BUTIR TUGAS 1 -> Ambil persis bagian dari teks tentang gagal paham yang dibuka dengan kata-kata yang memuat "Kita dan anak-anak" dan ditutup dengan "secara kritis memahaminya.".
BUTIR TUGAS 2 -> Teruskan teks tentang gagal paham mulai setelah kalimat terakhirnya.

POTONGAN DOKUMEN ->
════

Mengapa begitu banyak kasus gagal paham di negara kita? Ada banyak penjelasan. Namun saya ingin melihatnya dari perspektif pendidik. Pertama, ini dampak dari proses pendidikan kita yang mencetak generasi penghafal, bukan menalar. Anak-anak kita dididik untuk mengejar nilai, bukan memahami.

Kita dan anak-anak kita dijejali tentang apa itu Bhinneka Tunggal Ika, tetapi bukan diajak mengalaminya secara langsung. Kedua, kita dididik dengan budaya instan. Budaya mencari jalan pintas. Kita dibesarkan dalam budaya lisan, bukan tulisan. Maka kita jadi tak terbiasa membaca dan mencoba untuk secara kritis memahaminya.

Banyak berita yang hanya kita baca judulnya, bukan isinya. Maka jadilah kita generasi yang kerap gagal paham. Kita belum paham isinya, tetapi langsung bereaksi. Kita tak mengerti maknanya, tetapi langsung mengikutinya. Gagal paham membuat situasi gampang memanas, membuat sekelompok orang ketiban rezeki.

════

DAFTAR DATA ->
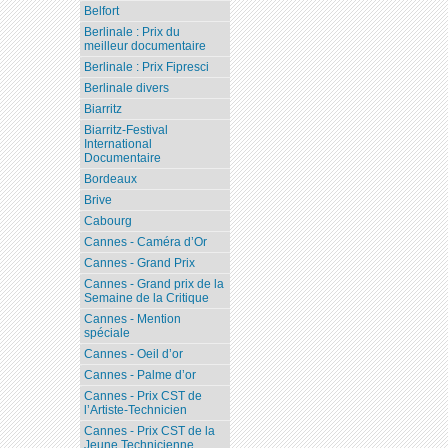
Belfort
Berlinale : Prix du
meilleur documentaire
Berlinale : Prix Fipresci
Berlinale divers
Biarritz
Biarritz-Festival
International
Documentaire
Bordeaux
Brive
Cabourg
Cannes - Caméra d’Or
Cannes - Grand Prix
Cannes - Grand prix de la
Semaine de la Critique
Cannes - Mention
spéciale
Cannes - Oeil d’or
Cannes - Palme d’or
Cannes - Prix CST de
l’Artiste-Technicien
Cannes - Prix CST de la
Jeune Technicienne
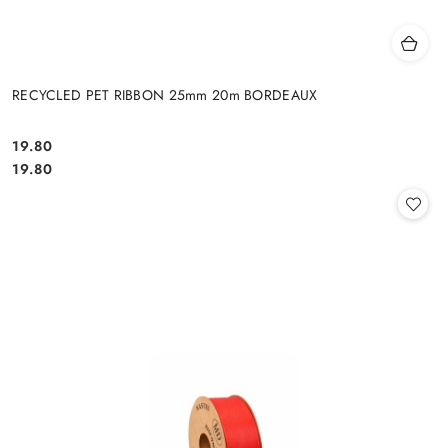
RECYCLED PET RIBBON 25mm 20m BORDEAUX
19.80
Cena:
Cena:
19.80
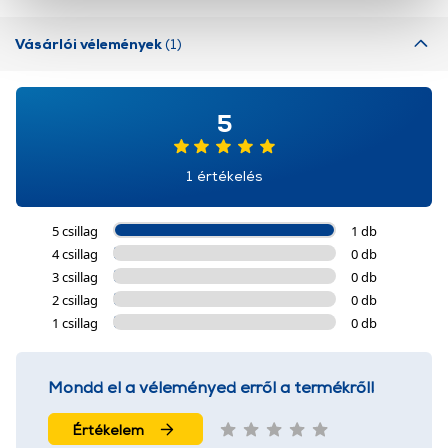
cookie-k személyazonosítására nem alkalmasak,
Vásárlói vélemények
(1)
szolgáltatásaink biztosításához szükségesek. Az oldal
használatával Ön elfogadja a cookie-k használatát.
További információk:
ÁSZF
és
Adatvédelem
5
1 értékelés
5 csillag
1 db
4 csillag
0 db
3 csillag
0 db
2 csillag
0 db
1 csillag
0 db
Mondd el a véleményed erről a termékről!
Értékelem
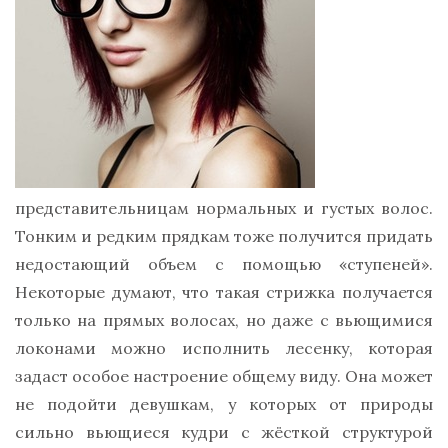
представительницам нормальных и густых волос.
Тонким и редким прядкам тоже получится придать
недостающий объем с помощью «ступеней».
Некоторые думают, что такая стрижка получается
только на прямых волосах, но даже с вьющимися
локонами можно исполнить лесенку, которая
задаст особое настроение общему виду. Она может
не подойти девушкам, у которых от природы
сильно вьющиеся кудри с жёсткой структурой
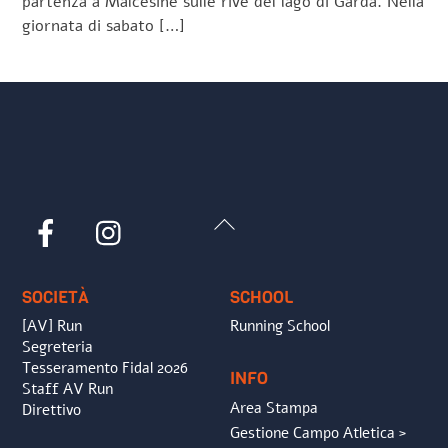
partenza a Malcesine sulle rive del lago di Garda. Nella
giornata di sabato […]
Back
Facebook
Instagram
To
Top
SOCIETÀ
SCHOOL
[AV] Run
Running School
Segreteria
Tesseramento Fidal 2026
INFO
Staff AV Run
Area Stampa
Direttivo
Gestione Campo Atletica >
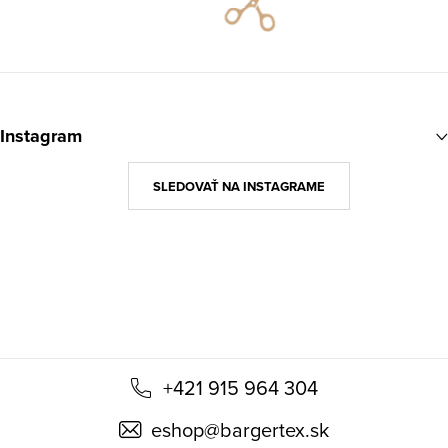
údajov
Z
á
Instagram
p
ä
SLEDOVAŤ NA INSTAGRAME
t
i
e
+421 915 964 304
eshop
@
bargertex.sk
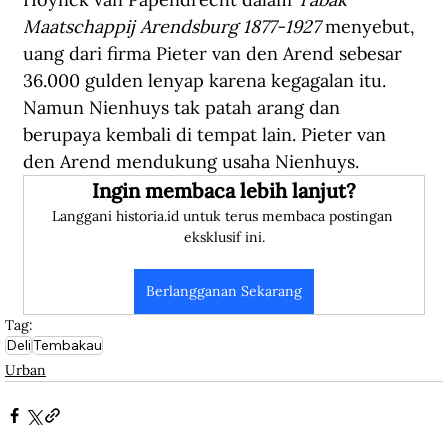
Maatschappij Arendsburg 1877-1927
 menyebut, 
uang dari firma Pieter van den Arend sebesar 
36.000 gulden lenyap karena kegagalan itu. 
Namun Nienhuys tak patah arang dan 
berupaya kembali di tempat lain. Pieter van 
den Arend mendukung usaha Nienhuys.
Ingin membaca lebih lanjut?
Langgani historia.id untuk terus membaca postingan 
eksklusif ini.
Berlangganan Sekarang
Tag:
Deli
Tembakau
Urban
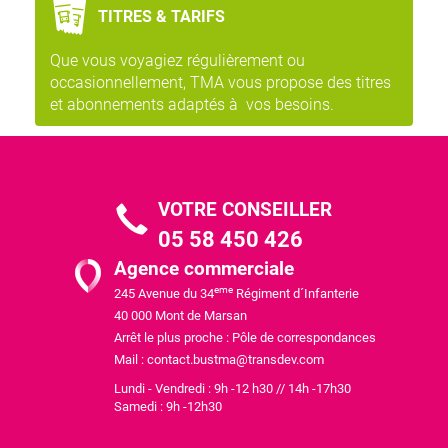
TITRES & TARIFS
Que vous voyagiez régulièrement ou
occasionnellement, TMA vous propose des titres
et abonnements adaptés à vos besoins.
VOTRE CONSEILLER
05 58 450 426
Agence commerciale
eme
245 Avenue du 34
Régiment d´Infanterie
40 000 Mont de Marsan
Arrêt le plus proche : Pôle de correspondances
Mail :
contact.bustma@transdev.com
Lundi - Vendredi : 9h -12 h30 // 14h -17h30
Samedi : 9h -12h30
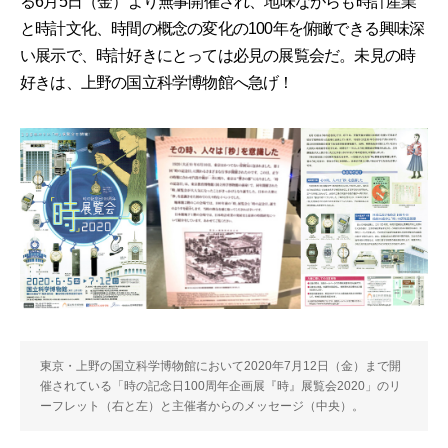
る6月5日（金）より無事開催され、地味ながらも時計産業
と時計文化、時間の概念の変化の100年を俯瞰できる興味深
い展示で、時計好きにとっては必見の展覧会だ。未見の時
好きは、上野の国立科学博物館へ急げ！
東京・上野の国立科学博物館において2020年7月12日（金）まで開
催されている「時の記念日100周年企画展『時』展覧会2020」のリ
ーフレット（右と左）と主催者からのメッセージ（中央）。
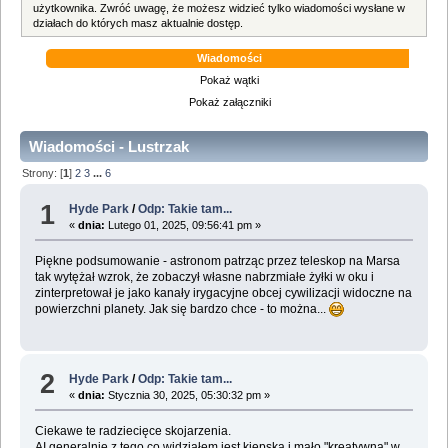
użytkownika. Zwróć uwagę, że możesz widzieć tylko wiadomości wysłane w
działach do których masz aktualnie dostęp.
Wiadomości
Pokaż wątki
Pokaż załączniki
Wiadomości - Lustrzak
Strony: [
1
]
2
3
...
6
1
Hyde Park
/
Odp: Takie tam...
«
dnia:
Lutego 01, 2025, 09:56:41 pm »
Piękne podsumowanie - astronom patrząc przez teleskop na Marsa
tak wytężał wzrok, że zobaczył własne nabrzmiałe żyłki w oku i
zinterpretował je jako kanały irygacyjne obcej cywilizacji widoczne na
powierzchni planety. Jak się bardzo chce - to można...
2
Hyde Park
/
Odp: Takie tam...
«
dnia:
Stycznia 30, 2025, 05:30:32 pm »
Ciekawe te radziecięce skojarzenia.
AI generalnie z tego co widziałem jest kiepska i mało "kreatywna" w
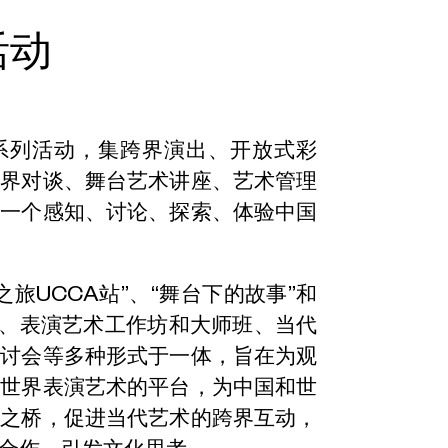
活动
”系列活动，集跨界演出、开放式彩
跨界对谈、舞台艺术讲座、艺术管理
建一个感知、讨论、探索、体验中国
旅UCCA站”、“舞台下的故事”和
排、表演艺术工作坊和大师班、当代
研讨会等多种形式于一体，旨在为观
和世界表演艺术的平台，为中国和世
作之桥，促进当代艺术的跨界互动，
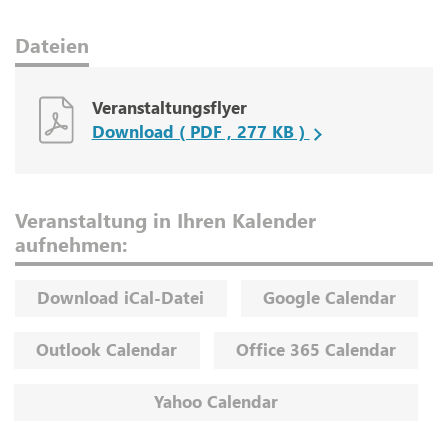
Dateien
Veranstaltungsflyer
Download ( PDF , 277 KB )
Veranstaltung in Ihren Kalender
aufnehmen:
Download iCal-Datei
Google Calendar
Outlook Calendar
Office 365 Calendar
Yahoo Calendar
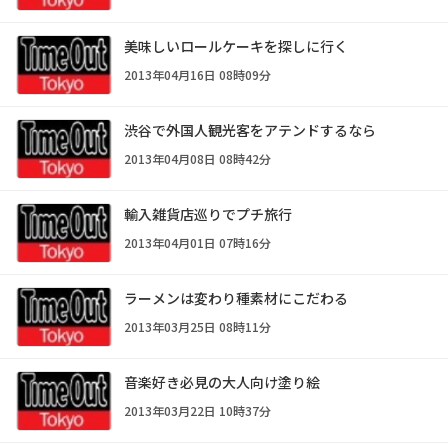
美味しいロールケーキを探しに行く
2013年04月16日 08時09分
渋谷で外国人観光客をアテンドするなら
2013年04月08日 08時42分
輸入雑貨店巡りでプチ旅行
2013年04月01日 07時16分
ラーメンは変わり種素材にこだわる
2013年03月25日 08時11分
音楽好き必見の大人向け塗り絵
2013年03月22日 10時37分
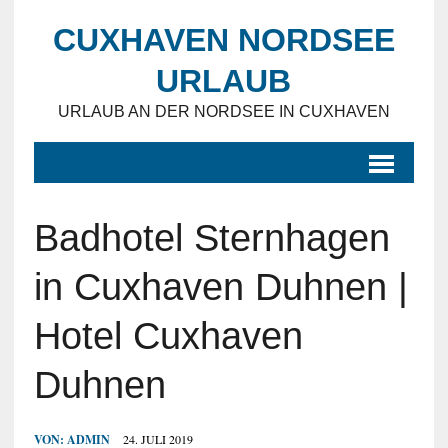
CUXHAVEN NORDSEE
URLAUB
URLAUB AN DER NORDSEE IN CUXHAVEN
Badhotel Sternhagen
in Cuxhaven Duhnen |
Hotel Cuxhaven
Duhnen
VON:
ADMIN
24. JULI 2019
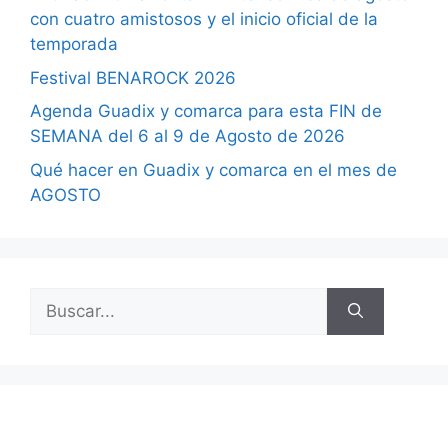
con cuatro amistosos y el inicio oficial de la
temporada
Festival BENAROCK 2026
Agenda Guadix y comarca para esta FIN de
SEMANA del 6 al 9 de Agosto de 2026
Qué hacer en Guadix y comarca en el mes de
AGOSTO
Buscar:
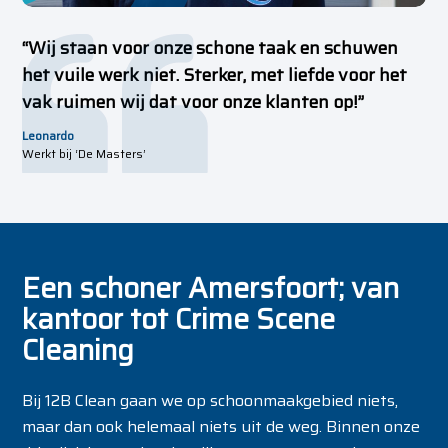
“Wij staan voor onze schone taak en schuwen
het vuile werk niet. Sterker, met liefde voor het
vak ruimen wij dat voor onze klanten op!”
Leonardo
Werkt bij ‘De Masters’
Een schoner Amersfoort; van
kantoor tot Crime Scene
Cleaning
Bij 12B Clean gaan we op schoonmaakgebied niets,
maar dan ook helemaal niets uit de weg. Binnen onze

════

JAWABAN AKHIR 1 ->
Kita dan anak-anak kita dijejali tentang apa itu Bhinneka Tunggal Ika, tetapi bukan diajak mengalaminya secara langsung. Kedua, kita dididik dengan budaya instan. Budaya mencari jalan pintas. Kita dibesarkan dalam budaya lisan, bukan tulisan. Maka kita jadi tak terbiasa membaca dan mencoba untuk secara kritis memahaminya.

JAWABAN AKHIR 2 ->
Ya mereka yang menawarkan aneka proyek untuk menggagalkan undang-undang, keputusan, bahkan untuk mengurangi popularitas seseorang dalam ajang pilkada, merusak reputasinya, bahkan memenjarakannya. Ini sudah jadi rahasia umum dan lihatlah, mereka seakan jadi pengangguran bermobil Hammer, Jeep, dan sejenisnya. Tinggal dibungkus-bungkus seakan orang baik.

Mereka ahli memelintir karena khalayak mudah dibuat gagal paham. Semua itu kian memuncak dalam kontestasi politik. Anda tahu, nature kompetisi memang begitu. Ketegangan meningkat, tensi meninggi. Tapi kalau mau hidup damai hendaknya kita jangan larut di dalamnya. Kalau tidak, kita jadi ikut-ikutan gagal paham.

Maka, menjelang hari pencoblosan, dengan suasana yang serba riuh dengan saling tuding gagal paham, kita jadikan momen ini untuk membuat kita menjadi lebih cerdas. Jangan lagi termakan oleh janji-janji atau pidato para elite. Apalagi yang cuma jago membuat janji. Ya, mungkin mereka gagal paham terhadap maunya kita.

Kita mau program yang menjawab permasalahan, dikasih janji. Kita mau pemimpin yang banyak bekerja, di sana malah ngomong melulu. Kita maunya pilkada damai, di sana malah membuat rusuh. Jadi, menjelang pencoblosan, ayo kita pilih pemimpin yang benar. Jangan pilih pemimpin yang gagal paham!
(dam)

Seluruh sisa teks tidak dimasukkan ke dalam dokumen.